Politics Meet Commedia Dell’arte At The 11th Rome Film Festival

by Paz Mata October 14, 2016
Golden Globe winner director Oliver Stone at the Rome Film Festival 2016

Rome Film Festival Antonio Monda moderates a Q&A with Golden Globe winning director Oliver Stone.

getty images

The 11th edition of the annual Rome International Film Festival kicked off on October 13 and will run until October 23th under the artistic direction of Antonio Monda.  The Auditorium Parco della Musica, in Rome, is once again the main venue for the Fest where two-time Academy Award winner Tom Hanks took the stage for a conversation with the audience followed by a screening of scenes from some of his films, like Philadelphia, Forrest Gump and one he is particularly fond of That thing you do. At the end of his onstage conversation, the iconic star of three decades of American film was handed the Festival’s Lifetime Achievement Award by the grand diva of Italian cinema, Claudia Cardinale, the festival, which is also devoting a major retrospective to Hanks’ films, bade farewell to Nobel laureate Dario Fo, who died on October 13th at the age of ninety. As a tribute to the Nobel laureate master of “Commedia dell’Arte,” the festival screened Lo Svilato (1956) by Carlo Lizzani, starring Dario Fo, who also served as screenwriter for the film. “A total artist, capable of capturing audiences at every performance, explained Antonio Monda in a press release.  

Social and political themes, such a job uncertainty, and the American elections play an important role in the Italian capital’s premieres. The festival line-up offers a total of 40 titles, starting with opener Moonlight, by Barry Jenkins, an intense, lyrical meditation on identity, friendship, family and love. The film was followed by the three Italian films in the official selection (7 Minutes, Sun heart Love, Maria per Roma) which speak of the daily struggle of people to overcome the limits of their environment while preserving an affective outlook on life. Also in the eclectic program the powerful and polemic Birth of a Nation, by Nate Parker, and Snowden, by Oliver Stone.

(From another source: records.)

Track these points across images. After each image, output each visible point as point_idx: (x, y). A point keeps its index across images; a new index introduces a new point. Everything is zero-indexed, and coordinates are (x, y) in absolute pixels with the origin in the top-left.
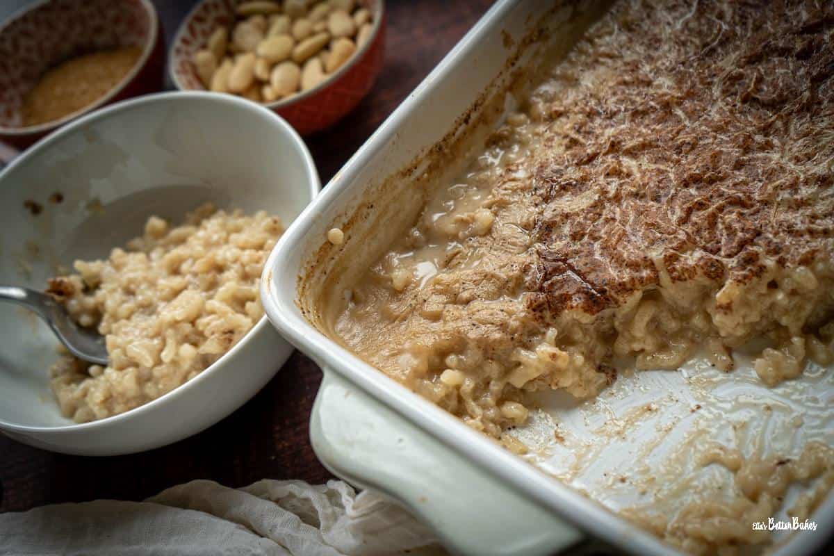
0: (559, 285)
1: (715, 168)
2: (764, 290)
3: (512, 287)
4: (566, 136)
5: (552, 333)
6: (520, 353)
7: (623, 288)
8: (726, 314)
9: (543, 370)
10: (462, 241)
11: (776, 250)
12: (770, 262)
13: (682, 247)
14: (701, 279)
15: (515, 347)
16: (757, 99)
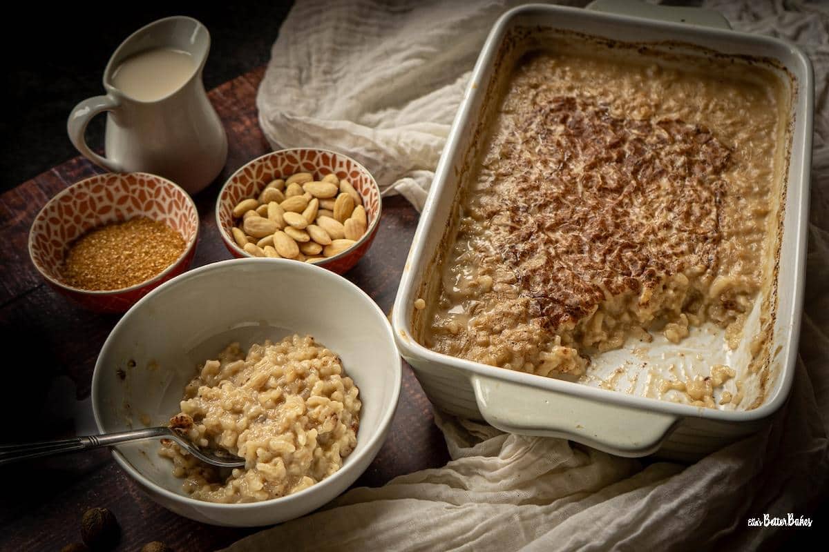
0: (551, 310)
1: (606, 230)
2: (661, 290)
3: (523, 318)
4: (507, 226)
5: (558, 338)
6: (544, 355)
7: (589, 305)
8: (646, 308)
9: (559, 361)
10: (477, 298)
11: (662, 267)
12: (662, 274)
13: (611, 276)
14: (628, 291)
15: (540, 351)
16: (606, 189)
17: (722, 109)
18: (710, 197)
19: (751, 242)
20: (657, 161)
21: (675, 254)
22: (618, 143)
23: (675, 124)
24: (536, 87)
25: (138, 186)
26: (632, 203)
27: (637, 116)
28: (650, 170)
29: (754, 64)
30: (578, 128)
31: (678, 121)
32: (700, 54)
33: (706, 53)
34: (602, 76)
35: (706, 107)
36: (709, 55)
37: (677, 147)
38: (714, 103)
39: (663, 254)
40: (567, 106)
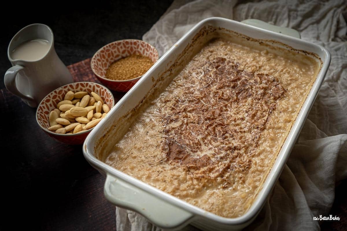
1: (214, 116)
4: (171, 107)
11: (232, 136)
13: (206, 136)
16: (222, 98)
17: (289, 73)
18: (267, 109)
19: (278, 133)
20: (250, 90)
21: (241, 132)
22: (236, 80)
23: (265, 76)
24: (212, 52)
25: (130, 45)
26: (231, 106)
27: (249, 70)
28: (245, 93)
29: (308, 55)
30: (222, 71)
31: (267, 75)
32: (285, 47)
33: (287, 48)
34: (242, 51)
35: (282, 71)
36: (288, 49)
37: (261, 86)
38: (286, 70)
39: (235, 130)
40: (221, 61)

This year’s edition is presenting films dealing with immigration, such as Elia Kazan’s America, America (1963) and Gianfranco Rosi’s documentary Fire at Sea, winner of this year’s Golden Bear in Berlin and a special section of 16 films, devoted to American politics, starting with Robert Rossen’s All the King’s Men followed by Robert Redford’s The Candidate, Steven Spielberg’s Lincoln, Barry Levinson’s Wag The Dog and Warren Beatty’s Bulworth. Oliver Stone will take the stage to share his thoughts in the section “Close Encounters,” along with several other guests with strong political views, such as Meryl Streep, David Mamet, Viggo Mortensen and Vanessa Redgrave.

The 11th edition of Rome Film Fest, has chosen to pay tribute to such filmmakers as Citto Maselli, screening some of his most important films. Also in the program, Andrzej Wajda’s Man of Marble, Luigi Comencini’s Le Avventure di Pinocchio, Gregory Peck’s Roman Holiday, Mario Monicelli’s L’Armata Brancaleone, and Michael Cimino’s The Dance scenes chosen by Cimino, a film containing the greatest dance scenes personally selected by the director.

Meanwhile, at the Auditorium Parco della Musica, the Rome Film Fest, in collaboration with the Cineteca di Milano, is hosting a precious exhibition of 50 photographs taken by Luigi Comencini between 1945 and 1948, all of them black and white. The images bear witness to the difficult and precarious post-war years, and at the same time anticipate some of the themes that were most important to Comencini: his sensibility towards children and poverty, his ability to tell a story within a frame. These photos are also the subject of a book, Luigi Comencini. Italia 1945-1948, published by Humboldt Books. At the same location, the production company “In Between Art Film,” presents the audio-visual installation Magnificent Obsession, by the Swiss artist and filmmaker Matthias Brunner who brilliantly assembled fragments of 36 masterpieces of European and American film from the 1950s and ‘60s, aiming to explore the intriguing and ever-shifting borders between the arts and audio visual works while examining the bonds between film and literature in those two post war decades.